Search code examples
javascalafunctional-programmingnio

Splitting a large log file in to multiple files in Scala


I have a large log file with client-id as one of the fields in each log line. I would like to split this large log file in to several files grouped by client-id. So, if the original file has 10 lines with 10 unique client-ids, then at the end there will be 10 files with 1 line in each.

I am trying to do this in Scala and don't want to load the entire file in to memory, load one line at a time using scala.io.Source.getLines(). That is working nicely. But, I don't have a good way to write it out in to separate files one line at a time. I can think of two options:

  1. Create a new PrintWriter backed by a BufferedWriter (Files.newBufferedWriter) for every line. This seems inefficient.

  2. Create a new PrintWriter backed by a BufferedWriter for every output File, hold on to these PrintWriters and keep writing to them till we read all lines in the original log file and the close them. This doesn't seems a very functional way to do in Scala.

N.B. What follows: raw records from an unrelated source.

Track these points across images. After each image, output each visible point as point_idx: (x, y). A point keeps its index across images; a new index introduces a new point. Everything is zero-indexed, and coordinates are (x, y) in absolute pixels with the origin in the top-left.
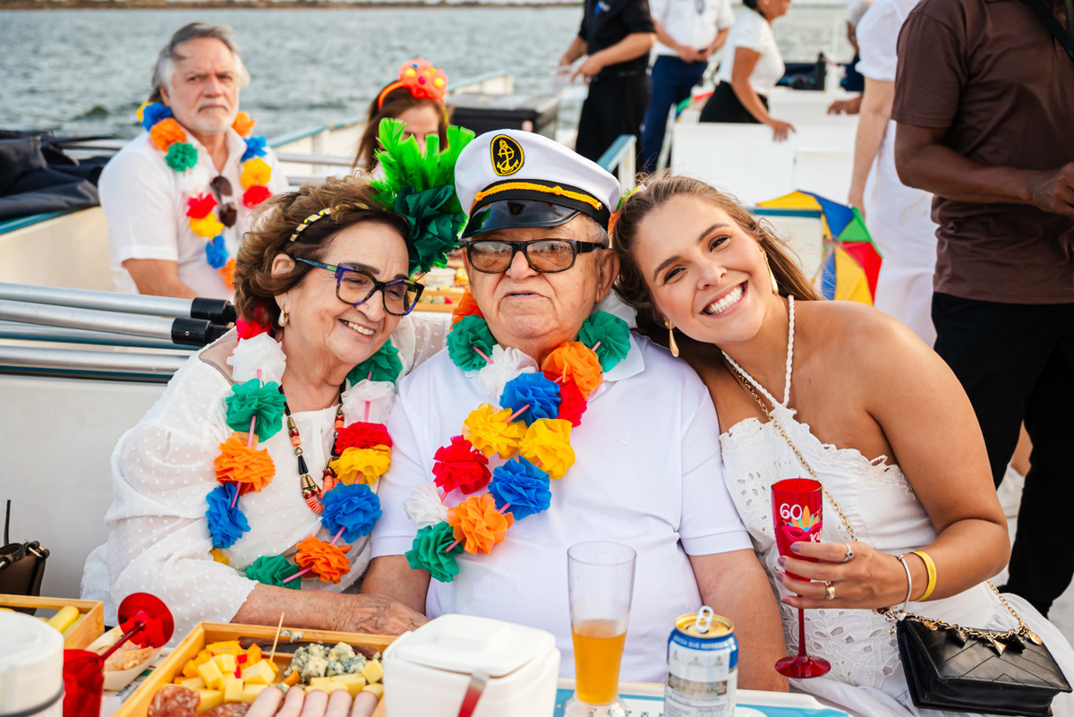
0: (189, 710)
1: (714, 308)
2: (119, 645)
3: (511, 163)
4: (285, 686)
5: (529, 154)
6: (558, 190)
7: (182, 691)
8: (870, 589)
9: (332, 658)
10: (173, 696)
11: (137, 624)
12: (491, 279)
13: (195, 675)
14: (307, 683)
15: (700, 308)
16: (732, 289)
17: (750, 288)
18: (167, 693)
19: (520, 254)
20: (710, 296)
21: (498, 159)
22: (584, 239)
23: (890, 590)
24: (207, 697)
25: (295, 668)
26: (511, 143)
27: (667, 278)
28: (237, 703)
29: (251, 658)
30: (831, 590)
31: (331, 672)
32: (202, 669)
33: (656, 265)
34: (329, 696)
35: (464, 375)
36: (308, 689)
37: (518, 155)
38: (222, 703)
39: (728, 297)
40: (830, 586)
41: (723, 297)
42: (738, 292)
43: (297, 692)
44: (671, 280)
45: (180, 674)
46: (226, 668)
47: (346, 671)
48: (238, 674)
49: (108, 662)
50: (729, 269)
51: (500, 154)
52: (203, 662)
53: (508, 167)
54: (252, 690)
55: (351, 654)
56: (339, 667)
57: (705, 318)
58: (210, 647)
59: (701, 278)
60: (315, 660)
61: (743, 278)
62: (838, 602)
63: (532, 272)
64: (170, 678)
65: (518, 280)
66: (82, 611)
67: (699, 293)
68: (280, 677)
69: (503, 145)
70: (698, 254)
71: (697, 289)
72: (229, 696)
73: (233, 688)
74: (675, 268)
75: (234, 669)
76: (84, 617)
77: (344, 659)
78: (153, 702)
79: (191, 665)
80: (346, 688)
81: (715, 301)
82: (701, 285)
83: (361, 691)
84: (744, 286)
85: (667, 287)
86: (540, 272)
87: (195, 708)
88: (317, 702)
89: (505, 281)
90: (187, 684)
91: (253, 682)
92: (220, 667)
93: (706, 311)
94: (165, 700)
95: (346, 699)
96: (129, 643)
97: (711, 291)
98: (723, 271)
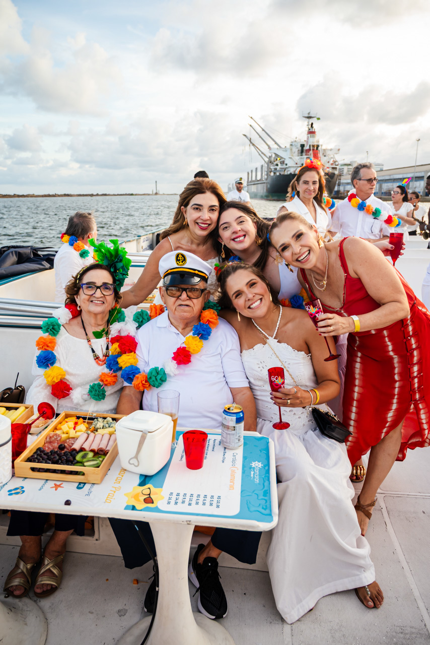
0: (58, 441)
1: (252, 306)
2: (38, 419)
3: (182, 262)
4: (89, 432)
5: (188, 260)
6: (196, 272)
7: (56, 434)
8: (301, 401)
9: (105, 422)
10: (53, 436)
11: (43, 412)
12: (174, 299)
13: (61, 429)
14: (97, 431)
15: (248, 306)
16: (257, 301)
17: (263, 300)
18: (51, 435)
19: (184, 292)
20: (250, 303)
21: (177, 260)
22: (203, 288)
23: (307, 401)
24: (64, 436)
25: (93, 426)
26: (183, 256)
27: (236, 297)
28: (73, 438)
29: (79, 423)
30: (289, 401)
31: (104, 427)
32: (62, 427)
33: (232, 293)
34: (103, 435)
36: (96, 433)
37: (185, 259)
38: (69, 438)
39: (256, 303)
40: (288, 400)
41: (254, 303)
42: (259, 301)
43: (92, 435)
44: (238, 297)
45: (56, 429)
46: (70, 427)
47: (109, 427)
48: (74, 429)
49: (32, 425)
50: (256, 294)
51: (179, 259)
52: (63, 425)
53: (181, 263)
54: (78, 434)
55: (111, 421)
56: (107, 425)
57: (249, 310)
58: (66, 420)
59: (247, 297)
60: (100, 423)
61: (261, 297)
62: (291, 405)
63: (188, 298)
64: (53, 430)
65: (184, 301)
66: (26, 408)
67: (247, 302)
68: (88, 429)
69: (180, 256)
70: (245, 289)
71: (246, 301)
72: (71, 436)
73: (72, 433)
74: (239, 294)
75: (73, 427)
76: (27, 410)
77: (109, 423)
78: (46, 439)
79: (59, 426)
80: (108, 432)
81: (252, 304)
82: (247, 299)
83: (113, 434)
84: (261, 299)
85: (236, 300)
86: (190, 298)
87: (60, 440)
88: (98, 437)
89: (179, 300)
90: (58, 432)
91: (79, 431)
92: (68, 427)
93: (249, 308)
94: (50, 437)
95: (108, 436)
96: (41, 418)
97: (250, 301)
98: (254, 295)
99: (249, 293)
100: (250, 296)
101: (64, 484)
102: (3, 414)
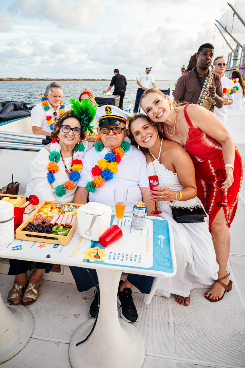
0: (41, 218)
1: (145, 141)
2: (29, 205)
3: (109, 112)
4: (60, 214)
5: (113, 110)
6: (118, 118)
7: (40, 214)
9: (69, 208)
10: (38, 215)
11: (32, 201)
12: (105, 135)
13: (43, 211)
14: (64, 213)
15: (143, 141)
16: (148, 137)
17: (152, 137)
18: (37, 215)
19: (111, 130)
21: (106, 111)
22: (123, 127)
23: (173, 197)
24: (45, 216)
25: (62, 210)
26: (109, 108)
27: (136, 135)
28: (51, 217)
29: (54, 208)
30: (161, 197)
31: (69, 211)
32: (44, 210)
33: (134, 132)
34: (68, 216)
35: (97, 153)
36: (64, 214)
37: (111, 110)
38: (48, 217)
40: (160, 196)
41: (147, 139)
42: (150, 138)
43: (62, 216)
45: (40, 211)
46: (48, 210)
47: (72, 211)
48: (51, 211)
49: (26, 209)
50: (148, 133)
51: (107, 110)
52: (44, 209)
53: (108, 113)
54: (53, 214)
55: (73, 207)
56: (70, 210)
57: (143, 143)
58: (46, 206)
59: (142, 135)
60: (66, 209)
61: (151, 135)
62: (162, 199)
64: (38, 212)
65: (111, 135)
67: (142, 138)
68: (59, 211)
69: (108, 108)
70: (141, 130)
71: (141, 138)
72: (49, 215)
73: (50, 214)
74: (138, 133)
75: (50, 210)
76: (22, 199)
77: (71, 208)
78: (34, 217)
79: (42, 209)
80: (71, 214)
81: (145, 140)
82: (142, 137)
83: (74, 215)
84: (151, 137)
85: (136, 137)
86: (115, 134)
87: (42, 218)
88: (65, 217)
89: (108, 135)
90: (41, 213)
91: (54, 213)
92: (47, 210)
93: (144, 141)
94: (37, 216)
95: (72, 216)
96: (31, 204)
97: (144, 138)
98: (147, 134)
99: (144, 133)
100: (144, 135)
101: (46, 245)
102: (8, 201)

Being new to Scala I am not sure of there are other better way to accomplish something like this. Any thoughts or ideas are much appreciated.


Solution

  • You can do the second option in pretty functional, idiomatic Scala. You can keep track of all of your PrintWriters, and fold over the lines of the file:

    import java.io._
    import scala.io._
    
    Source.fromFile(new File("/tmp/log")).getLines.foldLeft(Map.empty[String, PrintWriter]) { 
        case (printers, line) =>
            val id = line.split(" ").head
            val printer = printers.get(id).getOrElse(new PrintWriter(new File(s"/tmp/log_$id")))
            printer.println(line)
            printers.updated(id, printer)
    }.values.foreach(_.close)
    

    Maybe in a production level version, you'd want to wrap the I/O operations in a try (or Try), and keep track of failures that way, while still closing all the PrintWriters at the end.